New York Metropolitan
West Harlem Environmental Action, Inc. $499,925
Why We Can’t Breathe: Air Quality Monitoring in the South Bronx and Northern Manhattan
WE ACT and South Bronx Unite will measure, document, and analyze diverse air quality microdata on sources and impacts of air contamination and mitigation; generating recommendations to reduce greenhouse gases in the South Bronx and Uptown Manhattan.

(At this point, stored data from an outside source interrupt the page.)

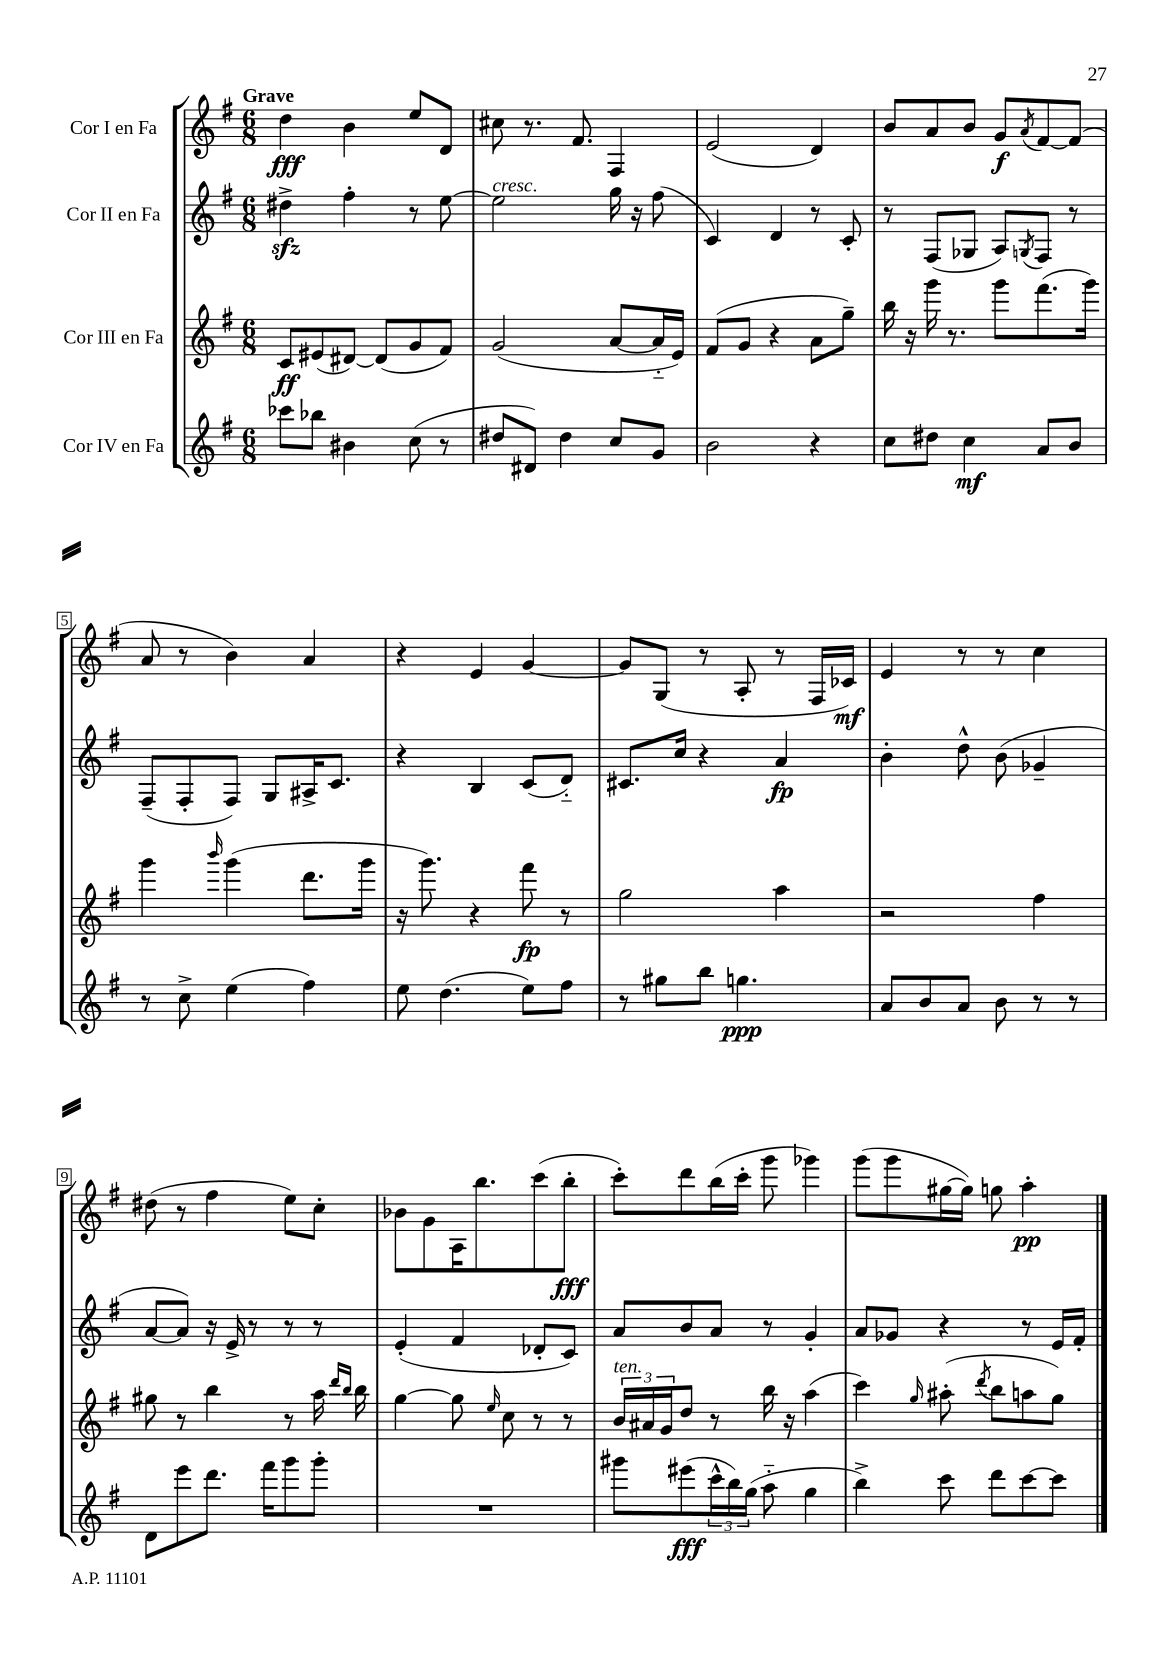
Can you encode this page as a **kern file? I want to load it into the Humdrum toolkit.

**kern	**dynam	**kern	**dynam	**kern	**dynam	**kern	**dynam
*part4	*part4	*part3	*part3	*part2	*part2	*part1	*part1
*staff4	*staff4	*staff3	*staff3	*staff2	*staff2	*staff1	*staff1
*I"Cor IV en Fa	*	*I"Cor III en Fa	*	*I"Cor II en Fa	*	*I"Cor I en Fa	*
*clefG2	*	*clefG2	*	*clefG2	*	*clefG2	*
*k[f#]	*	*k[f#]	*	*k[f#]	*	*k[f#]	*
*M6/8	*	*M6/8	*	*M6/8	*	*M6/8	*
=1	=1	=1	=1	=1	=1	=1	=1
!	!	!	!	!	!	!LO:TX:a:B:t=Grave	!
8ccc-X\L	.	8c/L	ff	4dd#Xzz^\	.	4dd\	fff
8bb-X\J	.	(8e#X/	.	.	.	.	.
4b#X\	.	[8d#X/J)	.	4ff#'\	.	4b\	.
.	.	(8d#/L]	.	.	.	.	.
(8cc\	.	8g/	.	8r	.	8ee/L	.
8r	.	8f#/J)	.	[8ee\	.	8d/J	.
=2	=2	=2	=2	=2	=2	=2	=2
!	!	!	!	!LO:TX:a:i:t=cresc.	!	!	!
8dd#X/L	.	(2g/	.	2ee\]	.	8cc#X\	.
8d#X/J)	.	.	.	.	.	8.r	.
4dd#\	.	.	.	.	.	.	.
.	.	.	.	.	.	8.f#/	.
8cc/L	.	[8a/L	.	16gg\	.	4F#/	.
.	.	.	.	16r	.	.	.
8g/J	.	16a/L]	.	(8ff#\	.	.	.
.	.	16e/JJ)	.	.	.	.	.
=3	=3	=3	=3	=3	=3	=3	=3
2b\	.	(8f#/L	.	4c/)	.	(2e/	.
.	.	8g/J	.	.	.	.	.
.	.	4r	.	4d/	.	.	.
4r	.	8a\L	.	8r	.	4d/)	.
.	.	8gg~\J)	.	8c'/	.	.	.
=4	=4	=4	=4	=4	=4	=4	=4
8cc\L	.	16bb\	.	8r	.	8b/L	.
.	.	16r	.	.	.	.	.
8dd#X\J	.	16ggg\	.	(8F#/L	.	8a/	.
.	.	8.r	.	.	.	.	.
4cc\	mf	.	.	8G-X/J	.	8b/J	.
.	.	8ggg\L	.	8A/L)	.	8g/L	f
.	.	.	.	8qGn/	.	8qa/	.
8a/L	.	(8.fff#\	.	8F#/J	.	[8f#/	.
8b/J	.	.	.	8r	.	(8f#/J]	.
.	.	16ggg\Jk)	.	.	.	.	.
!!LO:LB:g=z
=5	=5	=5	=5	=5	=5	=5	=5
8r	.	4ggg\	.	(8F#~/L	.	8a/	.
8cc^\	.	.	.	8F#'/	.	8r	.
.	.	16qqbbb/	.	.	.	.	.
(4ee\	.	(4ggg\	.	8F#/J)	.	4b\)	.
.	.	.	.	8G/L	.	.	.
4ff#\)	.	8.ddd\L	.	16A#X^/K	.	4a/	.
.	.	.	.	8.c/J	.	.	.
.	.	16ggg\Jk	.	.	.	.	.
=6	=6	=6	=6	=6	=6	=6	=6
8ee\	.	16r	.	4r	.	4r	.
.	.	8.ggg\)	.	.	.	.	.
(4.dd\	.	.	.	.	.	.	.
.	.	4r	.	4B/	.	4e/	.
8ee\L)	.	8fff#\	fp	(8c/L	.	[4g/	.
8ff#\J	.	8r	.	8d/J)	.	.	.
=7	=7	=7	=7	=7	=7	=7	=7
8r	.	2gg\	.	8.c#X/L	.	8g/L]	.
8gg#X\L	.	.	.	.	.	(8G/J	.
.	.	.	.	16cc/Jk	.	.	.
8bb\J	.	.	.	4r	.	8r	.
4.ggn\	ppp	.	.	.	.	8A'/	.
.	.	4aa\	.	4a/	fp	8r	.
.	.	.	.	.	.	16F#/LL	.
.	.	.	.	.	.	16c-X/JJ)	mf
=8	=8	=8	=8	=8	=8	=8	=8
8a/L	.	2r	.	4b'\	.	4e/	.
8b/	.	.	.	.	.	.	.
8a/J	.	.	.	8dd^^\	.	8r	.
8b\	.	.	.	(8b\	.	8r	.
8r	.	4ff#\	.	4g-X~/	.	4cc\	.
8r	.	.	.	.	.	.	.
!!LO:LB:g=z
=9	=9	=9	=9	=9	=9	=9	=9
8d\L	.	8gg#X\	.	[8a/L	.	(8dd#X\	.
8eee\	.	8r	.	8a/J])	.	8r	.
8.ddd\J	.	4bb\	.	16r	.	4ff#\	.
.	.	.	.	16e^/	.	.	.
.	.	.	.	8r	.	.	.
16fff#\KL	.	.	.	.	.	.	.
8ggg\	.	8r	.	8r	.	8ee\L)	.
8ggg'\J	.	16aa\	.	8r	.	8cc'\J	.
.	.	16qqddd/LL	.	.	.	.	.
.	.	16qqbb/JJ	.	.	.	.	.
.	.	16bb\	.	.	.	.	.
=10	=10	=10	=10	=10	=10	=10	=10
2.r	.	[4gg\	.	(4e'/	.	8b-X\L	.
.	.	.	.	.	.	8g\	.
.	.	8gg\]	.	4f#/	.	16A\K	.
.	.	.	.	.	.	8.bb\	.
.	.	16qqee/	.	.	.	.	.
.	.	8cc\	.	.	.	.	.
.	.	8r	.	8d-X'/L	.	(8ccc\	.
.	.	8r	.	8c/J)	.	8bb'\J	fff
=11	=11	=11	=11	=11	=11	=11	=11
!	!	!LO:TX:a:i:t=ten.	!	!	!	!	!
8ggg#X\L	.	24b/LL	.	8a/L	.	8ccc'\L)	.
.	.	24a#X/	.	.	.	.	.
.	.	24g/J	.	.	.	.	.
(8eee#X\	fff	8dd/J	.	8b/	.	8ddd\	.
24ccc^^\L	.	8r	.	8a/J	.	(16bb\L	.
24bb\)	.	.	.	.	.	.	.
.	.	.	.	.	.	16ccc'\JJ	.
(24gg\JJ	.	.	.	.	.	.	.
8aa\	.	16bb\	.	8r	.	8ggg\	.
.	.	16r	.	.	.	.	.
4gg\	.	(4aa\	.	4g'/	.	4ggg-X\)	.
=12	=12	=12	=12	=12	=12	=12	=12
4bb^\)	.	4ccc\)	.	8a/L	.	(8ggg\L	.
.	.	.	.	8g-X/J	.	8ggg\	.
.	.	16qqgg/	.	.	.	.	.
8ccc\	.	(8aa#X'\	.	4r	.	[16gg#X\L	.
.	.	.	.	.	.	16gg#\JJ])	.
.	.	8qddd/	.	.	.	.	.
8ddd\L	.	8bb\L	.	.	.	8ggn\	.
[8ccc\	.	8aan\	.	8r	.	4aa'\	pp
8ccc\J]	.	8gg\J)	.	16e/LL	.	.	.
.	.	.	.	16f#'/JJ	.	.	.
==	==	==	==	==	==	==	==
*-	*-	*-	*-	*-	*-	*-	*-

The community air monitoring grants announced today are in addition to the first-of-its-kind air quality and greenhouse gas mobile monitoring initiative in 10 disadvantaged communities across the state. The areas covered in the community air monitoring initiative are home to approximately five million New Yorkers and include neighborhoods overburdened by environmental pollution, which were selected for air quality monitoring using criteria developed by the Climate Justice Working Group. The results of the monitoring will drive solutions to reduce greenhouse gases and other harmful air pollutants to protect public health and the environment. Grants help bolster efforts in communities beyond the community air monitoring initiative.
New York State’s Nation-Leading Climate Plan
These and other initiatives support the Climate Leadership and Community Protection Act targets to reduce greenhouse gas emissions 85 percent by 2050 and ensure 35 percent, with a goal of 40 percent, of clean energy investments directly benefit disadvantaged communities.
New York State’s nation-leading climate agenda calls for an orderly and just transition that creates family-sustaining jobs, continues to foster a green economy across all sectors and ensures that at least 35 percent, with a goal of 40 percent, of the benefits of clean energy investments are directed to disadvantaged communities. Guided by some of the nation’s most aggressive climate and clean energy initiatives, New York is on a path to achieving a zero-emission electricity sector by 2040, including 70 percent renewable energy generation by 2030, and economywide carbon neutrality by mid-century. A cornerstone of this transition is New York’s unprecedented clean energy investments, including more than $55 billion in 145 large-scale renewable and transmission projects across the state, $6.8 billion to reduce building emissions, $3.3 billion to scale up solar, more than $1 billion for clean transportation initiatives, and over $2 billion in NY Green Bank commitments. These and other investments are supporting more than 165,000 jobs in New York’s clean energy sector in 2021 and over 3,000 percent growth in the distributed solar sector since 2011. To reduce greenhouse gas emissions and improve air quality, New York also adopted zero-emission vehicle regulations, including requiring all new passenger cars and light-duty trucks sold in the State be zero emission by 2035. Partnerships are continuing to advance New York’s climate action with nearly 400 registered and more than 100 certified Climate Smart Communities, nearly 500 Clean Energy Communities, and the State’s largest community air monitoring initiative in 10 disadvantaged communities across the state to help target air pollution and combat climate change.